CRISE(S): Les rouages grincent

Les six Etats fondateurs de l’UE sont dans de sales draps. Si leurs crises politiques divergent dans la forme, leurs causes partagent le même fonds politique.

Commençons notre petit tour par nos voisins les plus proches. Nos cousins belges par exemple. Depuis plus de trois ans, la Belgique n’arrive plus à sortir d’une grave crise institutionnelle qui met l’existence même du royaume en question. Les différends entre le nord et le sud du pays ne sont plus seulement d’ordre linguistique, mais également politique avec une Wallonie ancrée à gauche et une Flandre de plus en plus séparatiste dans laquelle les partis néolibéraux dominent largement.

Traversons maintenant la Moselle : l’avènement de la coalition rouge-verte en 1998 a entamé, avec l’Agenda 2010, une cure radicale d’austérité, transformant le plus grand Etat de l’Union en réservoir de précarité et de pauvreté de masse (pas seulement à l’est), telle que ce pays ne l’a plus connu depuis les années 30. Et si certains se félicitent du « redressement » de son économie d’exportation, c’est en ignorant le revers de la médaille : une modération salariale qui continue à creuser l’écart entre riches et pauvres. Et le récent débat autour du malnommé Sarrazin, dont les théories dignes d’un collégien frustré sont prises au sérieux par certains grands médias (voir woxx 1074), démontre à quel point notre voisin oriental s’enlise dans une crise socio-politique plus que dangereuse.

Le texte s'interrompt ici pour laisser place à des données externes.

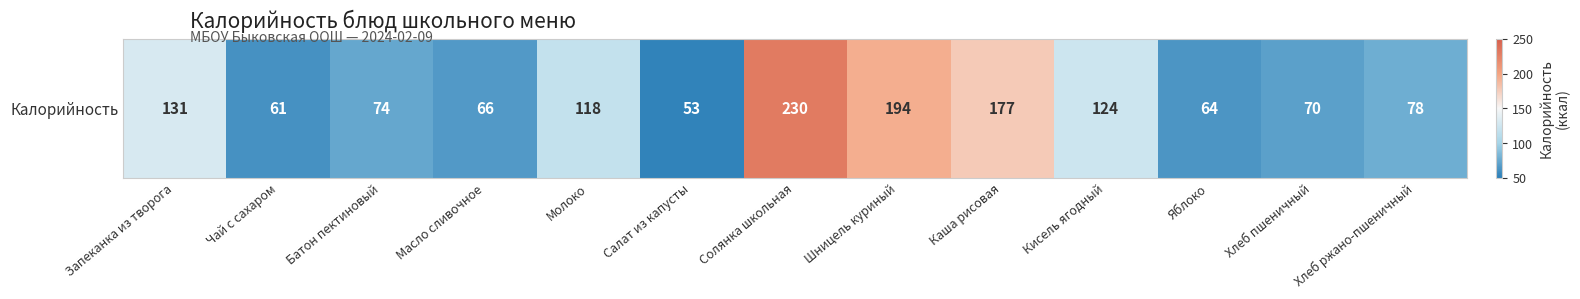

List the labels in order of value, smallest first.

Салат из капусты, Чай с сахаром, Яблоко, Масло сливочное, Хлеб пшеничный, Батон пектиновый, Хлеб ржано-пшеничный, Молоко, Кисель ягодный, Запеканка из творога, Каша рисовая, Шницель куриный, Солянка школьная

L’on se consolera encore de l’effondrement des excités ultralibéraux du FDP.

Allons en France maintenant : bien que la gauche cache des potentialités réelles et que la réussite de la grève contre la casse du système des retraites donnent encore des raisons d’espérer, le pays est gouverné par un drôle de cabinet des horreurs, qui, afin de faire oublier ses « affaires » et l’aggravation de la crise sociale, cherche des boucs émissaires, tantôt auprès des Musulmans, tantôt auprès des Roms.

A propos de boucs émissaires, et puisque nous sommes en France, traversons les Alpes pour nous rendre chez la « soeur latine », la grande malade, l’Italie. Les Roms n’y sont pas plus appréciés. Tout comme les gays, les Noirs, les Arabes, voire les Italiens eux-mêmes (s’ils sont du Mezzogiorno). L’on a encore du mal à s’étonner des outrances de la clique qui dirige ce pays. C’en est même devenu trop pour l’ancien postfasciste Fini.

Nous aurions presque oublié les Pays-Bas, dont la « tolérance » a souvent (mais à tort peut-être) été citée en exemple. Depuis quatre mois, la politique est dominée par une crise institutionnelle (à l’instar de la Belgique), car l’extrême-droite de Geert Wilders menace d’intégrer le gouvernement en menant une croisade contre les Musulmans.

Retour à la case départ. Au Luxembourg, la coalition CSV-LSAP a relégué la crise à l’automne. Le premier ministre veut faire passer en force son agenda néolibéral sans passer par les syndicats et l’on se demande si le LSAP pourra avaler toutes les couleuvres. Certes, ici l’on tape moins sur les Roms (peu présents), ni vraiment sur les Musulmans. Mais l’on voit se dessiner un autre bouc émissaire : le frontalier (voir p. 6), dont la classe politique dirigeante secoue l’épouvantail afin de diviser le salariat et d’affaiblir les syndicats.

Certes, les raisons superficielles de ces crises ne sont pas les mêmes. Mais l’on ne peut ignorer que les six Etats fondateurs de l’UE traversent des crises sociales, politiques voire institutionnelles sans précédent. Aussi diverses que soient les situations énumérées, elles souffrent des mêmes maux. Des décennies de cure d’austérité et de précarisation du salariat, combinées à l’immigration massive vers un continent en mal de main-d’oeuvre ont donné naissance à un cocktail explosif. Parallèlement, le mouvement ouvrier (syndicats et partis) a perdu durant cette période sa capacité d’organisation et d’intégration du salariat indigène et immigré. Et les symptômes commencent à se faire méchamment ressentir, car le système parlementaire ne fonctionne réellement qu’à condition que l’économie de marché se montre raisonnablement redistributive, favorisant ainsi les grandes formations fidèles au système. La machine est grippée et s’enlise dans une crise de légitimité du régime. Une crise salutaire si les forces de progrès savent se saisir de cette opportunité.